/ZSCAR_C2C

[ECCV 2024 oral] -C2C: Component-to-Composition Learning for Zero-Shot Compositional Action Recognition

Primary LanguagePython

[ECCV2024 oral] C2C: Component-to-Composition Learning for Zero-Shot Compositional Action Recognition


C2C: Component-to-Composition Learning for Zero-Shot Compositional Action Recognition

Rongchang Li, Zhenhua Feng, Tianyang Xu, Linze Li, Xiaojun Wu†, Muhammad Awais, Sara Atito, Josef Kittler
ECCV, 2024


Seen: Open a door

Seen: Close a book

Unseen: Close a door
Zero-Shot Compositional Action Recognition (ZS-CAR)

🛠️ Prepare Something-composition (Sth-com)

Some samples in Something-composition

  1. Download Something-Something V2 (Sth-v2). Our proposed Something-composition (Sth-com) is based on Sth-V2. We refer to the official website to download the videos to the path video_path.
  2. Extract frames. To accelerate the dataloader when training, we extract the frames for each video and save them in the frame_path. The command is:
    python tools/extract_frames.py --video_root video_path --frame_root frame_path
    
  3. Download Dataset annotations. We provide our Sth-com annotation files in the data_split dir. The format is like:
      [
          {
          "id": "54463", # means the sample name
          "action": "opening a book", # means composition
          "verb": "Opening [something]", # means the verb component
          "object": "book" # means the object component
          },
          {
            ...
          },
          {
            ...
          },
      ]
    
    Please kindly download these files to annotation_path.
  4. Finally, the dataset is built successfully. The structure looks like:
    • annotation_path
      • data_split
        • generalized
          • train_pairs.json
          • val_pairs.json
          • test_pairs.json
    • frame_path
      • 0
        • 000001.jpg
        • 000002.jpg
        • ......
      • 1
        • 000001.jpg
        • 000002.jpg
        • ......
      • ......

🚀 Train and test

🔔 Now take the dir codes as the project root.

Before running

  1. Prepare the word embedding models. We recommend following Compcos to download the word embedding models.

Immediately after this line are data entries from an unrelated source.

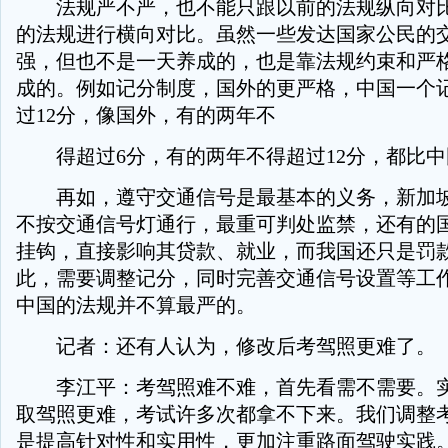
法规严不严，也不能只跟以前的法规纵向对比
的法规进行横向对比。虽然一些发达国家公民的
强，但也不是一天养成的，也是靠法规约束和严
成的。例如记分制度，国外的更严格，中国一个
过12分，像国外，有的两年不
得超过6分，有的两年不得超过12分，都比中
再如，遵守交通信号是最基本的义务，新加坡
不按交通信号灯通行，最重可判处监禁，还有的
挂钩，直接影响其贷款、就业，而我国还只是罚
此，需要调整记分，同时完善交通信号设置等工
中国的法规并不算最严的。
记者：还有人认为，修改后考驾照更难了。
李江平：考驾照难不难，首先看需不需要。实
取驾照更难，考试许多次都拿不下来。我们调整
是提高针对性和实用性，更加注重路面驾驶实践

  2. You should modify the paths :

    (For example, running C2C_vanilla, TSM-18 as the backbone.)

    1. dataset_path in ./config/c2c_vanilla_tsm.yml
    2. save_path in ./config/c2c_vanilla_tsm.yml
    3. The code line: t=fasttext.load_model('YOUR_PATH/cc.en.300.bin') in models/vm_models/word_embedding.py

Train

  1. Train a model with the command:
CUDA_VISIBLE_DEVICES=YOUR_GPU_INDEXEX python train.py --config config/c2c_vm/c2c_vanilla_tsm.yml

Test

  1. For the test, imagine you have trained your model and set the log dir as YOUR_LOG_PATH.

    Then, you can test it using:

CUDA_VISIBLE_DEVICES=YOUR_GPU_INDEXEX python test_for_models.py --logpath YOUR_LOG_PATH

📝 TODO List

  • Add training codes for VM+word embedding paradigm.
  • Add training codes from VLM paradigm.